Dataset records:
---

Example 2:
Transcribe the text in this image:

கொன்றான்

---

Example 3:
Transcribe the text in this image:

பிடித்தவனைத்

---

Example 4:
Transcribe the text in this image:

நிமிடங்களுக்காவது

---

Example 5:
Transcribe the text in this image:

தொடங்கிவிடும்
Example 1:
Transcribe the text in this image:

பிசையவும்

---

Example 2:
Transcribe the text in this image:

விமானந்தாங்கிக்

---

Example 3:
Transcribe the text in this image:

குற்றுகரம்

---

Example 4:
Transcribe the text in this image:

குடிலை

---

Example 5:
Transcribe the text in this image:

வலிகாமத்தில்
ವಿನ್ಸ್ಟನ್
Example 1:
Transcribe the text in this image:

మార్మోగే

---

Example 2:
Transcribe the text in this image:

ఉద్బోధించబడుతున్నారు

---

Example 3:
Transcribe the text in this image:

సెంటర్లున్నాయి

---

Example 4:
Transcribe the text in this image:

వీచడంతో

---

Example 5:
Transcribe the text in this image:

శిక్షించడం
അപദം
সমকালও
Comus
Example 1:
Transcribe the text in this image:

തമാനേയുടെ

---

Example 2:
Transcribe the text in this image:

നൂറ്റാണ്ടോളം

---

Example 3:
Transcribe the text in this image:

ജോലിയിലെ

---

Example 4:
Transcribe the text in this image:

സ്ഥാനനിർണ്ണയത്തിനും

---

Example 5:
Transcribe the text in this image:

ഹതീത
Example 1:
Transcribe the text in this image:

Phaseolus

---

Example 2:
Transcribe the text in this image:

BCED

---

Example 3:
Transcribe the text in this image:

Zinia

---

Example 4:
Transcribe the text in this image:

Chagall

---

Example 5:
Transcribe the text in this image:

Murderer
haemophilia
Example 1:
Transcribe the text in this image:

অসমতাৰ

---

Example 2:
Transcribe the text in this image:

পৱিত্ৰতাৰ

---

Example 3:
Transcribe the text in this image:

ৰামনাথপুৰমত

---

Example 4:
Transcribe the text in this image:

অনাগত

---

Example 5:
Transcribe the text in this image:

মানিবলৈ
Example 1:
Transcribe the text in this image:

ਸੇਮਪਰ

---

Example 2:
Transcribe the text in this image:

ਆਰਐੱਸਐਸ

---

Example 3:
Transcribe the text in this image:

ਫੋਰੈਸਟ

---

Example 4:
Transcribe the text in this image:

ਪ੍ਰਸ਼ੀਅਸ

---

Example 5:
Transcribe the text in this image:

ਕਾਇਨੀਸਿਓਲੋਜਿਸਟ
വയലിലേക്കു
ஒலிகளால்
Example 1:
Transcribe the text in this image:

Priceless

# [Problem to solve]
Rewrite all of these lines, switching each "Transcribe" to "Copy" and leaving everything else unchanged.

# [Exercise result]
---

Example 2:
Copy the text in this image:

கொன்றான்

---

Example 3:
Copy the text in this image:

பிடித்தவனைத்

---

Example 4:
Copy the text in this image:

நிமிடங்களுக்காவது

---

Example 5:
Copy the text in this image:

தொடங்கிவிடும்
Example 1:
Copy the text in this image:

பிசையவும்

---

Example 2:
Copy the text in this image:

விமானந்தாங்கிக்

---

Example 3:
Copy the text in this image:

குற்றுகரம்

---

Example 4:
Copy the text in this image:

குடிலை

---

Example 5:
Copy the text in this image:

வலிகாமத்தில்
ವಿನ್ಸ್ಟನ್
Example 1:
Copy the text in this image:

మార్మోగే

---

Example 2:
Copy the text in this image:

ఉద్బోధించబడుతున్నారు

---

Example 3:
Copy the text in this image:

సెంటర్లున్నాయి

---

Example 4:
Copy the text in this image:

వీచడంతో

---

Example 5:
Copy the text in this image:

శిక్షించడం
അപദം
সমকালও
Comus
Example 1:
Copy the text in this image:

തമാനേയുടെ

---

Example 2:
Copy the text in this image:

നൂറ്റാണ്ടോളം

---

Example 3:
Copy the text in this image:

ജോലിയിലെ

---

Example 4:
Copy the text in this image:

സ്ഥാനനിർണ്ണയത്തിനും

---

Example 5:
Copy the text in this image:

ഹതീത
Example 1:
Copy the text in this image:

Phaseolus

---

Example 2:
Copy the text in this image:

BCED

---

Example 3:
Copy the text in this image:

Zinia

---

Example 4:
Copy the text in this image:

Chagall

---

Example 5:
Copy the text in this image:

Murderer
haemophilia
Example 1:
Copy the text in this image:

অসমতাৰ

---

Example 2:
Copy the text in this image:

পৱিত্ৰতাৰ

---

Example 3:
Copy the text in this image:

ৰামনাথপুৰমত

---

Example 4:
Copy the text in this image:

অনাগত

---

Example 5:
Copy the text in this image:

মানিবলৈ
Example 1:
Copy the text in this image:

ਸੇਮਪਰ

---

Example 2:
Copy the text in this image:

ਆਰਐੱਸਐਸ

---

Example 3:
Copy the text in this image:

ਫੋਰੈਸਟ

---

Example 4:
Copy the text in this image:

ਪ੍ਰਸ਼ੀਅਸ

---

Example 5:
Copy the text in this image:

ਕਾਇਨੀਸਿਓਲੋਜਿਸਟ
വയലിലേക്കു
ஒலிகளால்
Example 1:
Copy the text in this image:

Priceless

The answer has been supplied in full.